This Aerial Photography Shows Just How Arresting The Snow Storm In Buffalo Is

Buffalo’s historic snow storm, dubbed “Winter Storm Knife,” has been blamed for the deaths of at least eight people since it began on Monday, often by cutting off their access to help in emergency situations.

The city in upstate New York typically sees around seven feet of snow throughout its winter; already more than five feet have fallen in just a few days.

Derek Gee, chief photographer at The Buffalo News, has taken breathtaking aerial photos of the wintry weather’s arresting impact on the area, which we have run with his permission.

The storm paralysed 140 miles of I-90, the main highway crossing New York State.

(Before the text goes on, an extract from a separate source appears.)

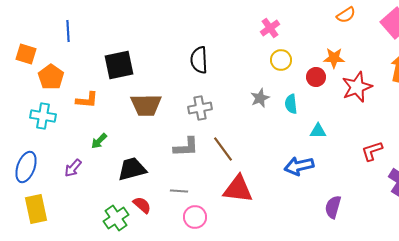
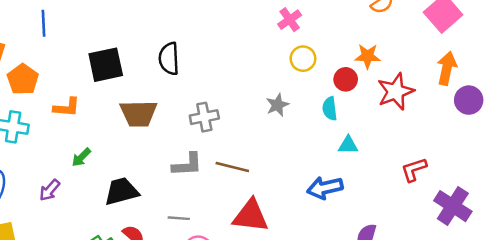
black semicircle: (199, 60) -> (169, 59), moved
cyan semicircle: (291, 104) -> (330, 109), moved
brown line: (223, 149) -> (232, 167), turned -40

More than 100 drivers were at one time stranded in their cars, some for as long as 36 hours. Emergency crews worked around the clock to free them.

Sporting events to have been hosted by home teams in Buffalo were postponed, including Friday’s Sabres (NHL) game and Sunday’s Bills (NFL) game.

Roofs, porches, and even homes have collapsed under the weight of feet of snow.

New York State Electric and Gas Corp. reported that 72 customers lost electricity Wednesday night.

The snow is the result of “thundersnow,” a phenomenon caused when wet air from Lake Erie encounters the colder atmosphere over Buffalo.

Wednesday saw some respite in the snowfall, but authorities still received 12 calls from people finding themselves stuck.

Some emergency calls have been met by authorities using snowmobiles.

“Mother Nature is showing us who’s boss once again,” New York Governor Andrew Cuomo said Wednesday. “This is an historic event. When all is said and done, this snowstorm will break all sorts of records, and that’s saying something in Buffalo.”